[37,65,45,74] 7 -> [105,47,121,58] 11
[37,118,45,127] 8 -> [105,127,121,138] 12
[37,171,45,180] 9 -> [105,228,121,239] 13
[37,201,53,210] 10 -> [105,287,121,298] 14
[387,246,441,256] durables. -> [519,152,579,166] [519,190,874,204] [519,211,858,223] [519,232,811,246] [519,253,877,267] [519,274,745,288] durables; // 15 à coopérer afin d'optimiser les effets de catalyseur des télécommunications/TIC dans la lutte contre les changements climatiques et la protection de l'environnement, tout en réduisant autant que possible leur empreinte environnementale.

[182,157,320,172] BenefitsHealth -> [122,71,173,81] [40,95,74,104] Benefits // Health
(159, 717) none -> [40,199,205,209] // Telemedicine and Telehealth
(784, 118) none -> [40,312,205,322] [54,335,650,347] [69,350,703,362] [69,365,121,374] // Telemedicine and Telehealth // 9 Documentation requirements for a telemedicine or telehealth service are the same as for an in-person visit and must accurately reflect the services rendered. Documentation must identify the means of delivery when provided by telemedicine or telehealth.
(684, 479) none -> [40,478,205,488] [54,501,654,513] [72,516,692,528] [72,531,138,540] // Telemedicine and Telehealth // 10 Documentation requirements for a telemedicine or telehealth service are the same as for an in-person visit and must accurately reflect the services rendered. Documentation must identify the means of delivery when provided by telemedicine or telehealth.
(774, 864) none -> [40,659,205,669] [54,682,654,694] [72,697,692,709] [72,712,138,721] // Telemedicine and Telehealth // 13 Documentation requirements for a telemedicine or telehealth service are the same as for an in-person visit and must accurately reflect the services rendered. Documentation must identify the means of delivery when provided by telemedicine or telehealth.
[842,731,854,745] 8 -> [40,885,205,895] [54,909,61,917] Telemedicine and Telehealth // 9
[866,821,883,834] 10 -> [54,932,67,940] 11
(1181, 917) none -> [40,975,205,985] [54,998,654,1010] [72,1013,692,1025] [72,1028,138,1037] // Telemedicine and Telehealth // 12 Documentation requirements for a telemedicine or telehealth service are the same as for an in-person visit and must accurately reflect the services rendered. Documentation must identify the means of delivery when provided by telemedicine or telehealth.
++++++++++++++++++++
The records above need to be retyped in full, exactly as they stand.

[37,65,45,74] 7 -> [105,47,121,58] 11
[37,118,45,127] 8 -> [105,127,121,138] 12
[37,171,45,180] 9 -> [105,228,121,239] 13
[37,201,53,210] 10 -> [105,287,121,298] 14
[387,246,441,256] durables. -> [519,152,579,166] [519,190,874,204] [519,211,858,223] [519,232,811,246] [519,253,877,267] [519,274,745,288] durables; // 15 à coopérer afin d'optimiser les effets de catalyseur des télécommunications/TIC dans la lutte contre les changements climatiques et la protection de l'environnement, tout en réduisant autant que possible leur empreinte environnementale.

[182,157,320,172] BenefitsHealth -> [122,71,173,81] [40,95,74,104] Benefits // Health
(159, 717) none -> [40,199,205,209] // Telemedicine and Telehealth
(784, 118) none -> [40,312,205,322] [54,335,650,347] [69,350,703,362] [69,365,121,374] // Telemedicine and Telehealth // 9 Documentation requirements for a telemedicine or telehealth service are the same as for an in-person visit and must accurately reflect the services rendered. Documentation must identify the means of delivery when provided by telemedicine or telehealth.
(684, 479) none -> [40,478,205,488] [54,501,654,513] [72,516,692,528] [72,531,138,540] // Telemedicine and Telehealth // 10 Documentation requirements for a telemedicine or telehealth service are the same as for an in-person visit and must accurately reflect the services rendered. Documentation must identify the means of delivery when provided by telemedicine or telehealth.
(774, 864) none -> [40,659,205,669] [54,682,654,694] [72,697,692,709] [72,712,138,721] // Telemedicine and Telehealth // 13 Documentation requirements for a telemedicine or telehealth service are the same as for an in-person visit and must accurately reflect the services rendered. Documentation must identify the means of delivery when provided by telemedicine or telehealth.
[842,731,854,745] 8 -> [40,885,205,895] [54,909,61,917] Telemedicine and Telehealth // 9
[866,821,883,834] 10 -> [54,932,67,940] 11
(1181, 917) none -> [40,975,205,985] [54,998,654,1010] [72,1013,692,1025] [72,1028,138,1037] // Telemedicine and Telehealth // 12 Documentation requirements for a telemedicine or telehealth service are the same as for an in-person visit and must accurately reflect the services rendered. Documentation must identify the means of delivery when provided by telemedicine or telehealth.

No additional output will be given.